There are some promising signs in the findings for house builders and the construction industry.
Inevitably the popular focus falls on price changes, with rises seen as a sign of an improving market. Here the RICS found stability taking the nation as a whole and its members were modestly bullish about the prospect of prices rising over the coming 12 months.
But the picture is fragmented with London and the South East still positive while prices sag in most other parts of Great Britain, though Wales appears to have put in a positive showing of late.
For house builders and the construction industry probably the last thing they really want is rampant house price inflation. Yep, there’s a short-term gain for house builders, but in the long term a sharp rise in house prices now would make a bad situation worse.
Stability in prices is probably the best house builders and the construction industry could ask for to balance its short and long-term aspirations. So the survey is fairly reassuring on that front.
What is encouraging about the survey is that sales activity appears to have increased. This finding was in some way tempered by the drop in new inquiries from buyers and instructions for sellers in January, but RICS put this down to the bad weather.
The trend is sales does seem to be upward if we look at the first chart showing newly agreed sales. There was a rise in January from +2 to +15 in the balance between agents seeing fewer and more sales.
Equally encouraging is the trend in the neat metric that RICS uses showing sales to stock, shown in the second chart. Historically this has been a fairly good indicator of confidence in the market. The trend has been upward for some months.
More than any other factor, the thing that will drive private house building, in my opinion anyway, is an increase in transactions. The link between private sector completions and housing transactions is very strong.
So if the RICS survey is an accurate picture of the trend in sales we should be a little more content. But there’s little reason to get excited.
The final graph, one I regularly use, tracks three indicators .The lead indicator is the number of mortgage approvals, slightly lagged by three months is the level of residential transactions and then we have house prices which I have lagged by nine months.

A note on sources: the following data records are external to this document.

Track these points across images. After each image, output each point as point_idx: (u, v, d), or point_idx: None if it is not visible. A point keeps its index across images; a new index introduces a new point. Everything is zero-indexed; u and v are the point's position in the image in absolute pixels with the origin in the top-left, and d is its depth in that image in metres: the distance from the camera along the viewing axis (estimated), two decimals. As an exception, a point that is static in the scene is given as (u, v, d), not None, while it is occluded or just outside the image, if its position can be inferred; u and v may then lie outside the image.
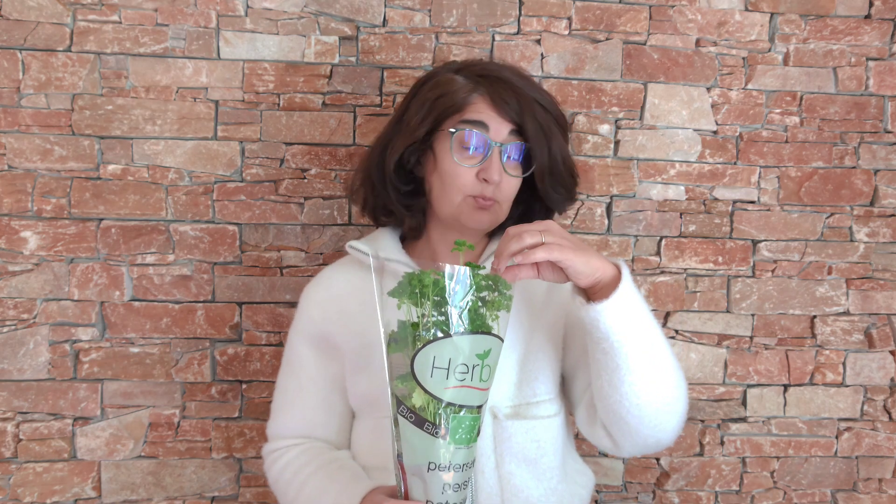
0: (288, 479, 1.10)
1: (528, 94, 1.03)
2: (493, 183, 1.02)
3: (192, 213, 1.36)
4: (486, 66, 1.07)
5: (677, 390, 0.97)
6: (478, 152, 1.02)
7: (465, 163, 1.03)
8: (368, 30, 1.37)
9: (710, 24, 1.43)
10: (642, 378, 0.93)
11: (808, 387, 1.50)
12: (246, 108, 1.36)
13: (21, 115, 1.32)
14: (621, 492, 1.49)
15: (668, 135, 1.44)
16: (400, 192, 1.10)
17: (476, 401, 0.84)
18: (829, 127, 1.46)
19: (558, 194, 1.09)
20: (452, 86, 1.04)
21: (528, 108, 1.02)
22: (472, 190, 1.03)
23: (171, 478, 1.40)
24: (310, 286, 1.16)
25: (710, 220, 1.45)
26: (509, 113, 1.02)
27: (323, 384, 1.14)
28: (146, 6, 1.33)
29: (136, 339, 1.37)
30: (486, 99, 1.02)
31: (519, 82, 1.04)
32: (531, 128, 1.02)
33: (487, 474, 1.03)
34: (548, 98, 1.07)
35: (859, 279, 1.49)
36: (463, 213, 1.05)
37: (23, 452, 1.36)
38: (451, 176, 1.04)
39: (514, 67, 1.10)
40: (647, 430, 0.97)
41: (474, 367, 0.83)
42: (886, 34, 1.46)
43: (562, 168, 1.06)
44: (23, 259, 1.34)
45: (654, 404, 0.95)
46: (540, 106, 1.03)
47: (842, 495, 1.52)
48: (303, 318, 1.14)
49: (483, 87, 1.03)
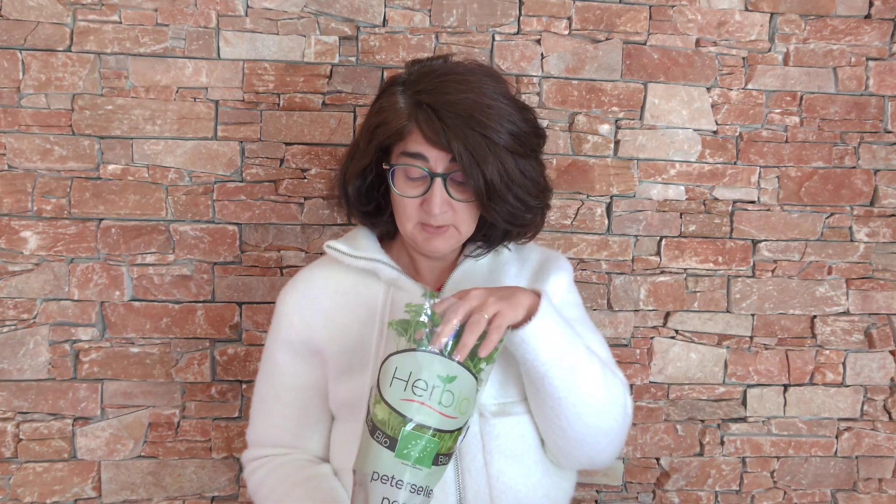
0: (265, 494, 1.10)
1: (455, 122, 0.96)
2: (433, 215, 1.01)
3: (192, 213, 1.36)
4: (427, 85, 1.00)
5: (609, 411, 1.01)
6: (421, 183, 1.01)
7: (409, 193, 1.02)
8: (368, 30, 1.37)
9: (710, 24, 1.43)
10: (574, 405, 0.98)
11: (808, 387, 1.50)
12: (246, 108, 1.36)
13: (21, 115, 1.32)
14: (621, 492, 1.49)
15: (668, 135, 1.44)
16: (361, 212, 1.11)
17: (432, 422, 0.84)
18: (829, 127, 1.46)
19: (502, 216, 1.03)
20: (391, 113, 1.01)
21: (458, 135, 0.96)
22: (420, 219, 1.03)
23: (171, 478, 1.40)
24: (287, 290, 1.13)
25: (710, 220, 1.46)
26: (441, 144, 0.98)
27: (301, 392, 1.12)
28: (146, 6, 1.33)
29: (136, 339, 1.37)
30: (419, 131, 0.99)
31: (451, 106, 0.97)
32: (463, 156, 0.97)
33: (475, 473, 1.03)
34: (488, 117, 0.98)
35: (859, 279, 1.49)
36: (417, 240, 1.05)
37: (23, 452, 1.36)
38: (399, 205, 1.04)
39: (459, 78, 1.01)
40: (579, 453, 1.03)
41: (434, 387, 0.84)
42: (886, 34, 1.46)
43: (502, 189, 0.99)
44: (23, 259, 1.34)
45: (587, 428, 1.00)
46: (472, 130, 0.97)
47: (842, 495, 1.52)
48: (281, 324, 1.12)
49: (416, 116, 0.99)
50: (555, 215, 1.42)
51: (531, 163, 1.04)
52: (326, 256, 1.14)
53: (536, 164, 1.06)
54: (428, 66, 1.05)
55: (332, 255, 1.12)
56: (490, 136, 0.97)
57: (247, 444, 1.18)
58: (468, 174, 0.98)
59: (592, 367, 0.99)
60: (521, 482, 1.05)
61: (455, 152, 0.97)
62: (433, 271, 1.12)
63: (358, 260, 1.09)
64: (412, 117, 0.99)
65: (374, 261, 1.09)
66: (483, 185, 0.98)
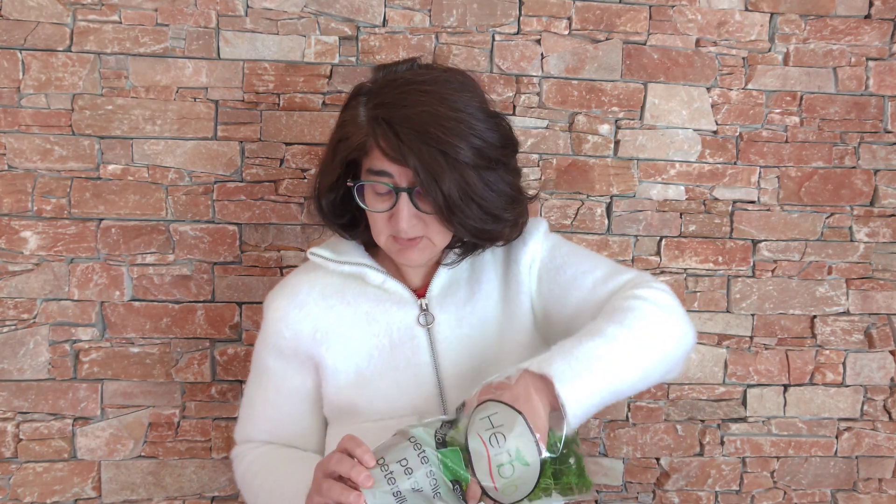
0: (251, 478, 1.10)
1: (410, 138, 0.95)
2: (402, 230, 0.99)
3: (192, 213, 1.36)
4: (385, 98, 0.98)
5: (662, 341, 0.98)
6: (387, 197, 1.00)
7: (378, 208, 1.01)
8: (368, 30, 1.37)
9: (710, 24, 1.43)
10: (648, 375, 0.96)
11: (808, 387, 1.50)
12: (246, 108, 1.36)
13: (21, 115, 1.32)
14: (621, 492, 1.49)
15: (668, 135, 1.44)
16: (337, 224, 1.10)
17: (485, 481, 0.87)
18: (829, 127, 1.46)
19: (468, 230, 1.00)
20: (352, 127, 1.00)
21: (413, 150, 0.94)
22: (391, 231, 1.02)
23: (171, 478, 1.40)
24: (273, 296, 1.12)
25: (710, 220, 1.46)
26: (399, 160, 0.96)
27: (291, 397, 1.12)
28: (146, 6, 1.33)
29: (136, 339, 1.37)
30: (378, 148, 0.98)
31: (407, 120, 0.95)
32: (420, 172, 0.95)
33: None
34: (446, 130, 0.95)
35: (859, 279, 1.49)
36: (391, 251, 1.05)
37: (23, 452, 1.36)
38: (371, 219, 1.04)
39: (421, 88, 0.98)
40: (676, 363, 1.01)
41: (506, 453, 0.86)
42: (886, 34, 1.46)
43: (458, 201, 0.96)
44: (23, 259, 1.34)
45: (664, 374, 0.99)
46: (427, 146, 0.94)
47: (842, 495, 1.52)
48: (269, 331, 1.11)
49: (375, 132, 0.97)
50: (555, 215, 1.42)
51: (499, 174, 1.00)
52: (310, 262, 1.13)
53: (506, 173, 1.02)
54: (392, 74, 1.03)
55: (315, 262, 1.11)
56: (447, 152, 0.94)
57: (235, 442, 1.19)
58: (427, 189, 0.96)
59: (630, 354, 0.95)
60: None
61: (412, 168, 0.95)
62: (418, 273, 1.12)
63: (343, 265, 1.09)
64: (370, 133, 0.98)
65: (359, 265, 1.09)
66: (442, 201, 0.96)
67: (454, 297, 1.09)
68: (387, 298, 1.09)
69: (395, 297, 1.09)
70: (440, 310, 1.08)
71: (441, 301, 1.09)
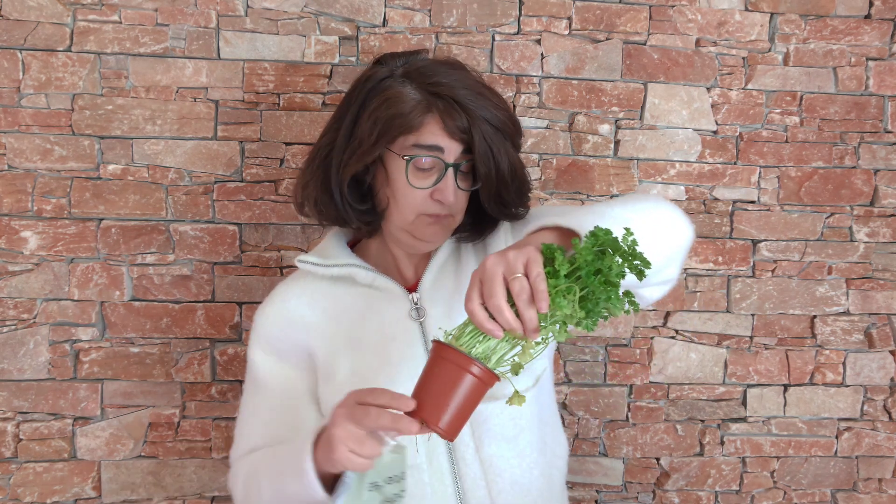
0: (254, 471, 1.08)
1: (476, 113, 1.00)
2: (447, 203, 1.03)
3: (192, 213, 1.36)
4: (436, 79, 1.02)
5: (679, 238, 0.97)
6: (432, 174, 1.02)
7: (421, 185, 1.02)
8: (368, 30, 1.37)
9: (710, 24, 1.43)
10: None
11: (808, 387, 1.50)
12: (246, 107, 1.36)
13: (21, 115, 1.32)
14: (621, 492, 1.49)
15: (668, 135, 1.44)
16: (358, 211, 1.08)
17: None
18: (829, 127, 1.46)
19: (502, 204, 1.07)
20: (404, 104, 1.01)
21: (477, 126, 1.00)
22: (426, 209, 1.03)
23: (171, 478, 1.40)
24: (263, 309, 1.13)
25: (710, 219, 1.46)
26: (459, 134, 1.01)
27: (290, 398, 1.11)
28: (146, 6, 1.33)
29: (136, 339, 1.37)
30: (438, 121, 1.00)
31: (467, 97, 1.01)
32: (479, 146, 1.01)
33: (469, 460, 1.04)
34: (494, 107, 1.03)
35: (859, 279, 1.49)
36: (417, 228, 1.05)
37: (23, 452, 1.36)
38: (405, 196, 1.03)
39: (461, 73, 1.05)
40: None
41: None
42: (886, 34, 1.46)
43: (507, 178, 1.04)
44: (23, 259, 1.34)
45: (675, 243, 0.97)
46: (487, 122, 1.01)
47: (842, 495, 1.52)
48: (261, 339, 1.12)
49: (435, 107, 1.01)
50: (555, 215, 1.42)
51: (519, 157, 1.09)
52: (299, 270, 1.15)
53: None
54: (419, 60, 1.07)
55: (304, 269, 1.12)
56: (499, 127, 1.03)
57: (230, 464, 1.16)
58: (480, 164, 1.02)
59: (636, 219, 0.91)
60: (516, 463, 1.05)
61: (472, 143, 1.01)
62: (410, 266, 1.13)
63: (331, 268, 1.10)
64: (428, 110, 1.01)
65: (347, 266, 1.09)
66: (495, 175, 1.03)
67: (443, 289, 1.10)
68: (377, 296, 1.09)
69: (386, 293, 1.09)
70: (431, 304, 1.09)
71: (432, 294, 1.10)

We can see here, partly because of how I have arranged the axes, a degree of correlation that suggests a linkage. But for me what’s interesting, if you look carefully with an optimistic eye, is that we have seen a modest increase in mortgage approvals and a more tentative rise in transactions.
However more importantly what we see is how far off the peak we are. Being that far from past performance we might reasonably expect a much stronger bounce back.
What we also see from the latest data released by the Council of Mortgage Lenders is an increase over 2012 in the number of loans, particularly to first-time buyers. However a reasonable chunk of the overall increase in activity seems to be coming from a resurgent buy-to-let market.
So it’s clear from the data that the scale of recovery in the traditional private housing market is pretty limited in relation to historic levels of activity.
Furthermore, among a welter of other factors, we really should consider the impact that sustained low interest rates might be having on the market. Are people gradually becoming conditioned to the idea that interest rates will stay low for a long time, so are factoring in less risk of rising interest rates when they consider buying a home?
This is important. If interest rates were to rise, say, to their pre-credit crunch levels, the average first time buyer would need to stump up £200 a month extra to cover their mortgages. Indeed across the piece mortgage holders would have to stump up more than £20 billion a year between them.
If they saw rising interest rates as a risk before but don’t now, this will increase confidence in buying and be one factor pushing up the level of sales.
So looked at overall, while the fitful improvement apparent in the RICS survey may be seen as encouraging, we should remember that it is only encouraging because we are in such a deep hole.